• [Consegna]
Continua l'articolo sulla ricerca Intel riguardo ai giovani e alla tecnologia, riprendendo subito dopo l'ultima frase riportata.

La tecnologia rende "meno umani" ed e' "troppo presente" nella nostra vita quotidiana. A sorpresa a pensarla cosi' non e' la generazione del calamaio o delle prime macchine da scrivere, ma quella dei cosiddetti 'nativi digitali', giovani tra i 18 e i 24 anni cresciuti a pane e computer. E' quanto emerge da una ricerca Intel, secondo cui le piu' "tecno-fan accanite" sono le donne over 45, piu' ottimiste per quanto riguarda le innovazioni in campo tecnologico, fino a sostenere, in aperto contrasto con i giovani, che non usiamo ancora abbastanza tecnologia nelle nostre vite di tutti i giorni.
Sei giovanissimi su dieci sono convinti che la societa' faccia troppo affidamento sulla tecnologia. D'altro canto, pero', l'86% di loro e' convinto che l'innovazione tecnologica renda la vita migliore e addirittura quasi il 60% che aiuti i rapporti personali. Gli italiani hanno inoltre piu' fiducia dei coetanei di altri mercati sviluppati nel resto del mondo sul fatto che le innovazioni avranno un impatto positivo su istruzione (40%), trasporti (41%) e assistenza sanitaria (41%). "A prima vista sembra che i giovani della generazione Y (o generazione del millennio, di eta' compresa tra i 18 e i 24 anni) rifiutino la tecnologia, ma sospetto che la realta' sia molto piu' complessa e interessante", ha affermato Genevieve Bell, antropologa e Director of Interaction and Experience Research presso gli Intel Labs. "Un diverso tipo di lettura suggerisce che i giovani della generazione Y desiderano che la tecnologia faccia di piu' per loro, e dobbiamo impegnarci a renderla molto piu' personale e meno ingombrante".
I nativi digitali vogliono che la tecnologia futura renda la vita migliore, piu' semplice e divertente. E quasi la meta' di loro ritiene che la tecnologia dovrebbe riconoscerli, imparando comportamenti e preferenze. Proprio per questo, in Italia, la generazione Y e' piu' propensa a condividere le informazioni personali rispetto ai concittadini piu' anziani, con il 59% disposto a condividere la data di nascita, il 46% i dati GPS, il 59% le e-mail, il 51% lo storico degli acquisti e addirittura il 44% i dati genetici. Vogliono avere insomma esperienze che li aiutino a vivere il momento e a dare il meglio di sé.

• [Dati di partenza]
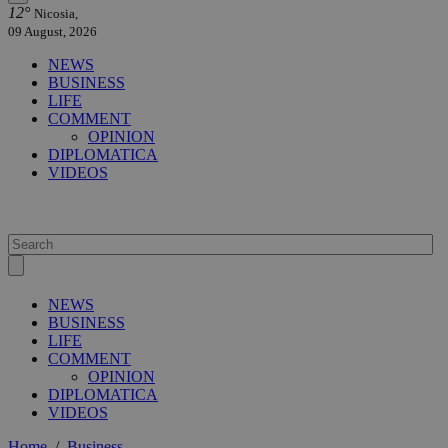
12°
Nicosia,
09 August, 2026
NEWS
BUSINESS
LIFE
COMMENT
OPINION
DIPLOMATICA
VIDEOS
NEWS
BUSINESS
LIFE
COMMENT
OPINION
DIPLOMATICA
VIDEOS
Home
/
Business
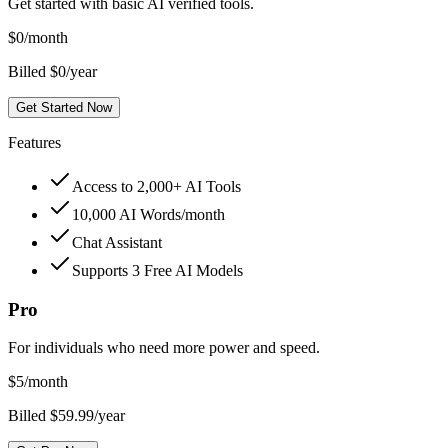
Get started with basic AI verified tools.
$
0
/month
Billed $0/year
Get Started Now
Features
Access to 2,000+ AI Tools
10,000 AI Words/month
Chat Assistant
Supports 3 Free AI Models
Pro
For individuals who need more power and speed.
$
5
/month
Billed $59.99/year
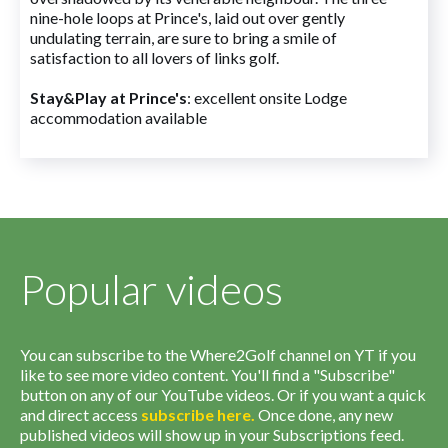
nine-hole loops at Prince's, laid out over gently
undulating terrain, are sure to bring a smile of
satisfaction to all lovers of links golf.
Stay&Play at Prince's
: excellent onsite Lodge
accommodation available
Popular videos
You can subscribe to the Where2Golf channel on YT if you
like to see more video content. You'll find a "Subscribe"
button on any of our YouTube videos. Or if you want a quick
and direct access
subscribe
here
.
Once done, any new
published videos will show up in your Subscriptions feed.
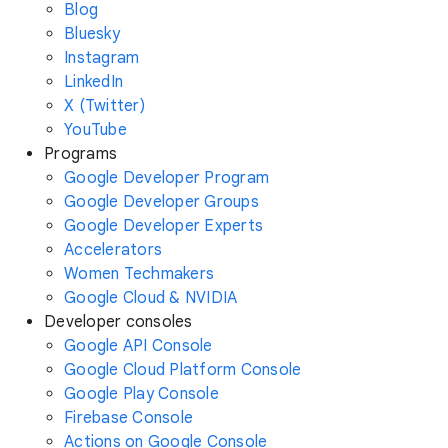
Blog
Bluesky
Instagram
LinkedIn
X (Twitter)
YouTube
Programs
Google Developer Program
Google Developer Groups
Google Developer Experts
Accelerators
Women Techmakers
Google Cloud & NVIDIA
Developer consoles
Google API Console
Google Cloud Platform Console
Google Play Console
Firebase Console
Actions on Google Console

• [Risultato]
Le over 45 'technology addicted' sono piu' numerose in Italia che negli altri Paesi maturi, oltre che nei mercati emergenti come la Cina, dove piu' di 7 donne su 10 di eta' superiore ai 45 anni sono convinte che non utilizziamo abbastanza tecnologia. Le donne italiane ritengono in particolare che le innovazioni porteranno a miglioramenti nel campo dell'istruzione (56%), dei trasporti (42%), del lavoro (53%) e dell'assistenza sanitaria (51%), e sono inoltre maggiormente disposte ad accettare tecnologie che per le coetanee di altre nazioni potrebbero essere considerate troppo personali, come software che osservano le loro abitudini lavorative (70%) e monitorano le abitudini di studio degli studenti (70%), e persino bagni intelligenti che tengono sotto controllo la loro salute (74%). "Storicamente le donne sono diventate utenti accanite di tecnologia quando la stessa si e' dimostrata in grado di risolvere i loro problemi, aiutandole a organizzare la loro vita e quella della loro famiglia, oltre che a risparmiare del tempo prezioso", ha aggiunto Bell. "Mi chiedo se cio' che i dati raccolti ci dicono e' che le donne sono ottimiste perche' riscontrano che l'innovazione tecnologica sta iniziando a trasformare in realta' la promessa di inserirsi meglio nei ritmi dei nostri giorni, aiutandoci a risolvere problemi e bisogni specifici e creando nuove esperienze coinvolgenti, che saranno preziose allo stesso modo per uomini e donne".
La ricerca del primo 'Barometro Intel' dell'innovazione tecnologica ha coinvolto, con il supporto dell'istituto di ricerca internazionale Penn Schoen Berland, quattro Paesi maturi (oltre all'Italia, gli Stati Uniti, il Giappone e la Francia) e altrettanti emergenti (Brasile, Cina, India e Indonesia).